『AI技術時代の藝術』エッセイ(『九頭龍一鬼はかく語りき』特別篇)

九頭龍一鬼(くずりゅう かずき)

第一章「AI技術時代間近の小説」

 輓近、Chat GPTやBing AIなどの人工知能アプリの普及によって、イラスト、絵画、小説、論文などの範疇で、AIに依存した作品を容赦するべきかという問題が各界隈を席捲していることは読者諸賢、御存知のとおりかとおもう。
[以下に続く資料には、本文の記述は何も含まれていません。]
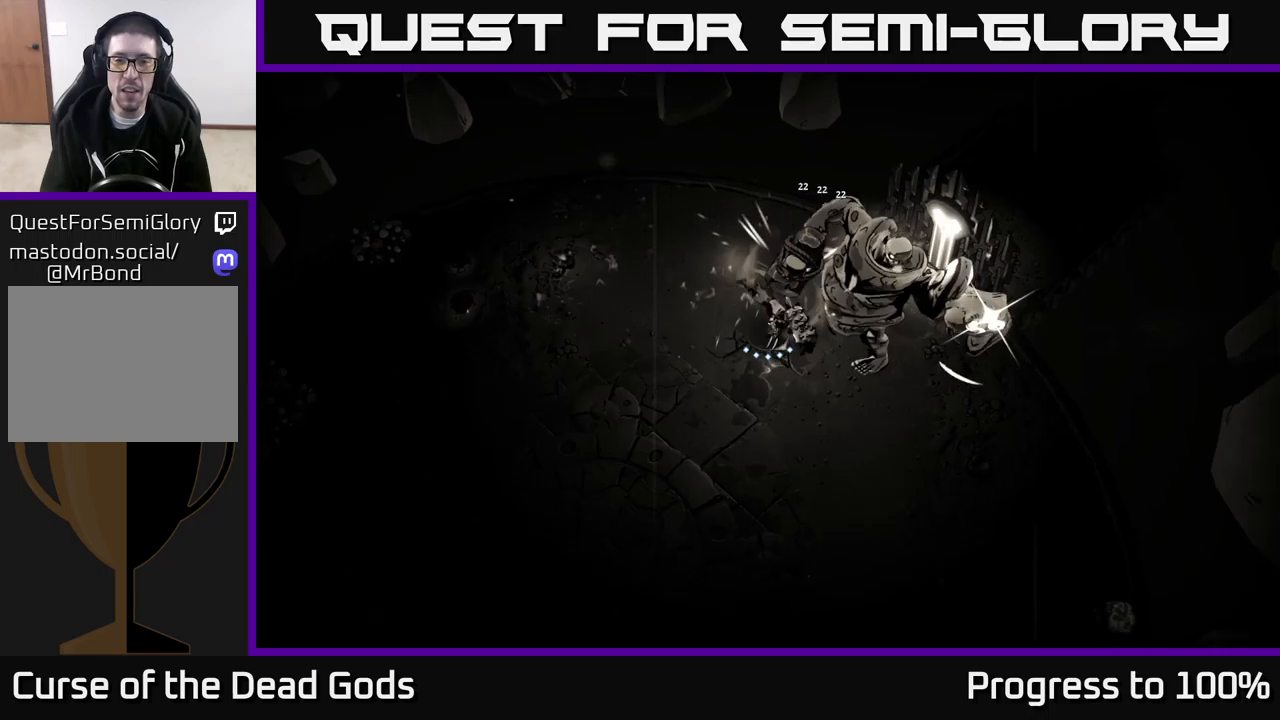
{"buttons": ["Y"], "left_stick": "left", "right_stick": "center", "events": [[50, "R2", "up"], [200, "left_stick", "center"], [383, "left_stick", "left"], [400, "Y", "down"]]}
 かくいう愚生自身も、最近、Bing AIを使用しはじめて、愚作へのアドバイスや、新作のプロット作りのアイデアなどをもらっている。


 実際に、Kindle書籍(KDP)界隈では、すでに、Chat GPTだけに執筆させた作品がアンリミテッドで公開されているので、此方も瀏覧してみた。


 正直なところ、この作品はまだ、小説というよりも、梗概にちかいレベルであり、新人賞に応募されている方々が脅威におもうほどの出来ではなかった。
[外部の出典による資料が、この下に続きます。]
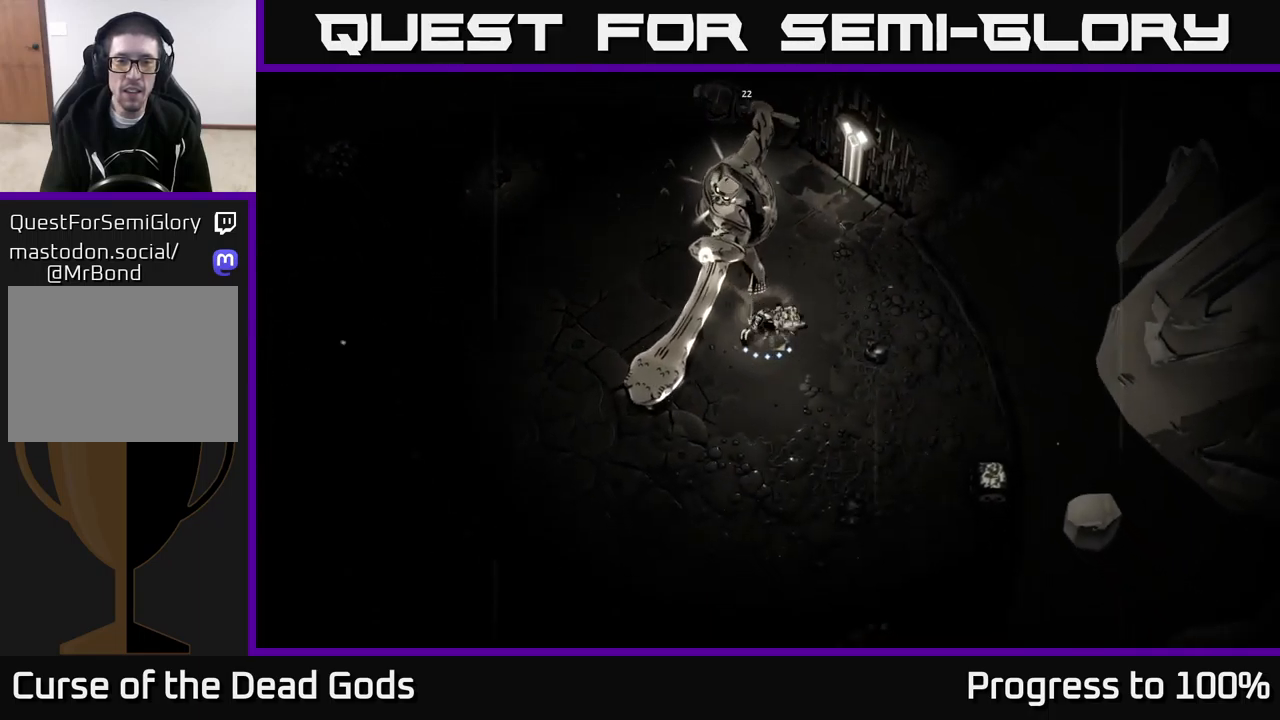
{"buttons": [], "left_stick": "left", "right_stick": "center", "events": [[416, "Y", "up"]]}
 といえども、愚生の個人的意見としては、これらのAIが普及してから一年足らずで、此処まで進化したのならば、数年単位で、ホメロスやシェイクスピアレベルの文章を、また、十年くらいの進捗を閲すれば、ダンテの数学的叙事詩や、ジョイスの実験文學巨編レベルの作品を、数秒から数分間で完成させるくらいにはなるのではないかとおもう。


 いわゆる、カーツワイルの収穫加速の法則である。


 おそらくだが、饒談ではなく、将来的には、Chat GPTかBing AI、あるいは新型のAIがノーベル文學賞を受賞する可能性も低くはないとおもわれる。


 其処で、『過去を識るものは未来を識る』ではないが、過去の歴史や文献をたどって、この現状を考覈してみたいとおもう。